=== AVAILABLE DATA ===
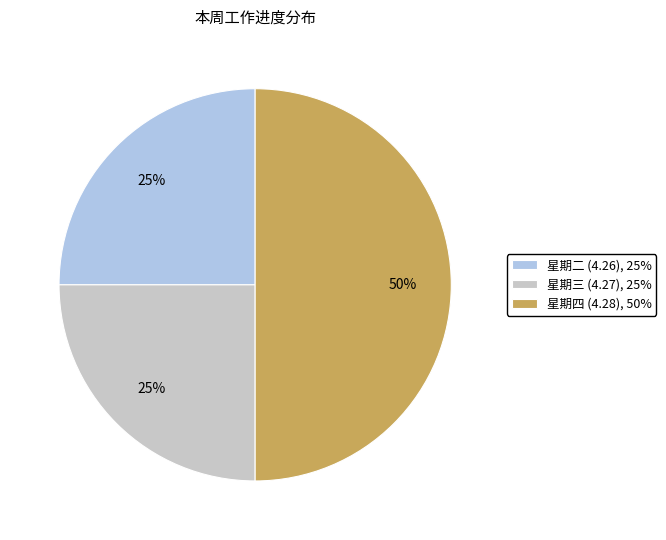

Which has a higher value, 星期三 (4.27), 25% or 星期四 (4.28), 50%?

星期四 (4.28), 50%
===
=== AVAILABLE DATA ===
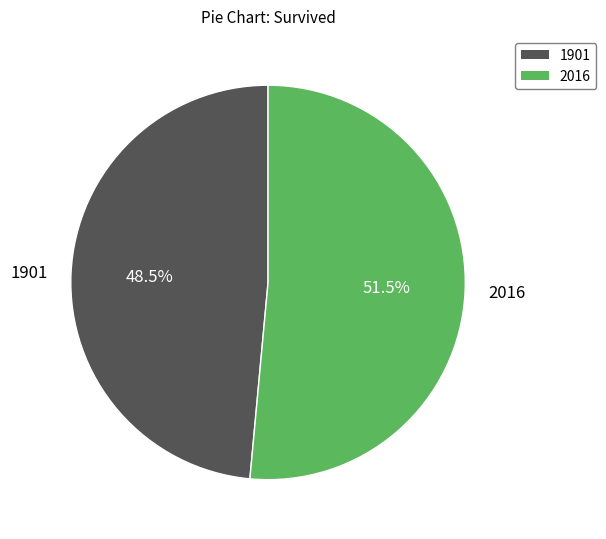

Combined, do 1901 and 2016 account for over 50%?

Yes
===
=== AVAILABLE DATA ===
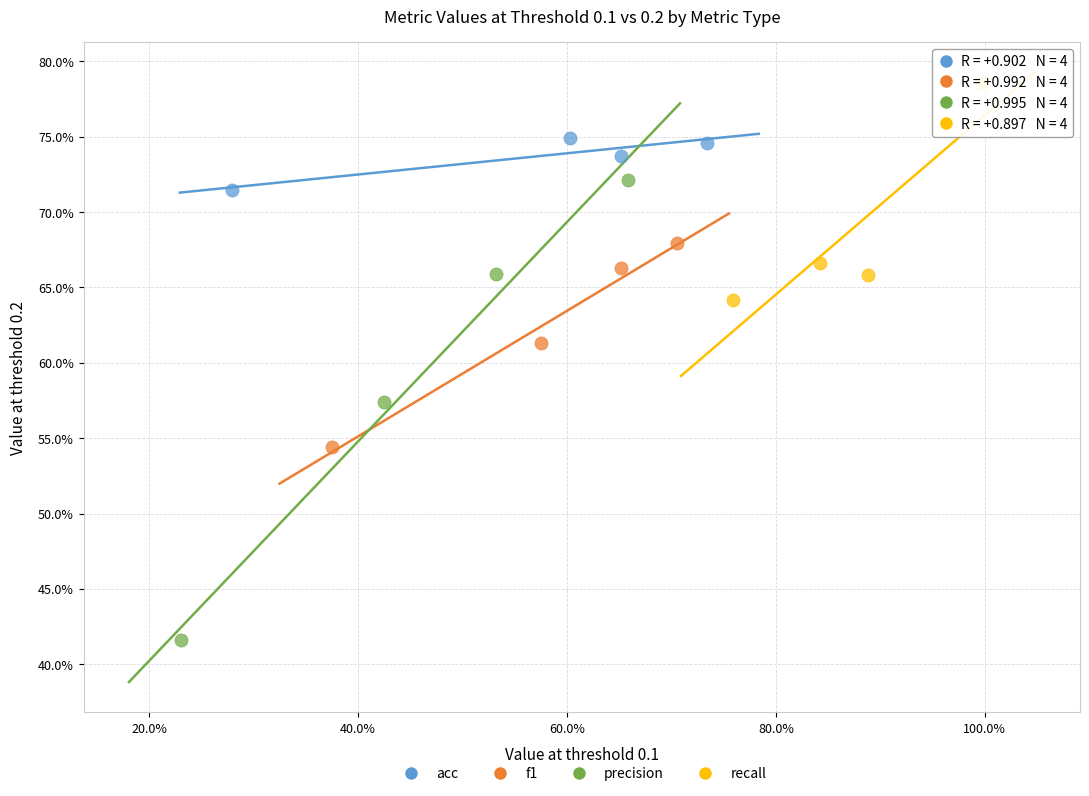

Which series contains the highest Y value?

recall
===
# DIRECTIONS
Pull out every line of the items above that contains the word "value", and copy each one unchanged.

# YOUR RESPONSE
Which has a higher value, 星期三 (4.27), 25% or 星期四 (4.28), 50%?
Which series contains the highest Y value?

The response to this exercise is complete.